The assembled cast is amazing. Steve Buscemi plays his cousin, er, brother Pete, and Horace’s sister is played by Edie Falco (both prominent The Sopranos alumni). Jessica Lange plays Horace Sr.’s old lover; he died before the start of the show, and she just kept hanging around, a would-be glamour worn to keep the tragedy she’s mired in from touching her. Notable Louie alumni are the aforementioned Stephen Wright, Nick Di Paolo, and Marie Dizzia. Finally, the gold star goes to Alan Alda, who plays Uncle Pete. Ornery would be an understatement. The man is vile, and Alda plays him without pulling any punches.
The title song, written by Paul Simon, sounds like it could have been a continuation of the old Simon and Garfunkel song Old Friends/Bookends. He wistfully sings over the show credits, “I can’t complain about my problems/I’m ok the way things are/I pull my stool up to the bar/at Horace and Pete’s.” As Sylvie argues for selling the bar and damn the tradition of having Horace and Pete around – both the men and the bar – I can’t help but hear the lyrics to Old Friends: “Preserve your memories/they’re all that’s left of you.”

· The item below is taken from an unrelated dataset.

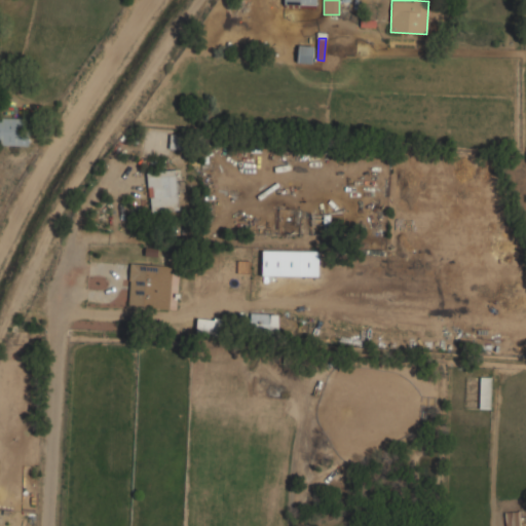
[(313,45),(298,45),(298,62),(313,62),(313,45)]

If all of this sounds way heavy for a show by Louis C.K., well it is heavy, and it’s designed to be that way. I didn’t know if I would like this show after two episodes, and I still don’t know that I really like the show. Part of my hesitation to allow myself to say I enjoy the show is just an expectation of what a Pig Newton (the name of C.K.’s production company) show is as written by the comedian Louis C.K.

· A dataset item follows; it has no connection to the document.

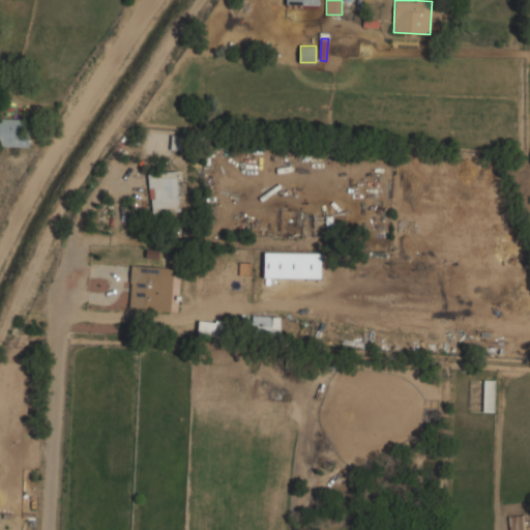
[(29,119),(0,119),(0,146),(29,146),(29,119)]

At the same time, if you’ve watched all of Louie, you know that the man digs deep into the human experience. It’s just that now he has given himself a new vehicle with which to explore it without having to apologize with comedy. It’s an acquired taste, to be sure, and while I am still unsure, I’ve entered the bar, paid for all 5 episodes, and will likely be paying for the rest of the season…that is, Acts. And if you enter with something weighing heavily on your own heart, in the way that people enter middle age, you yourself may decide to go when you find out they only serve liquor unmixed or Budweiser beer; or, for better or worse, you may find yourself staying.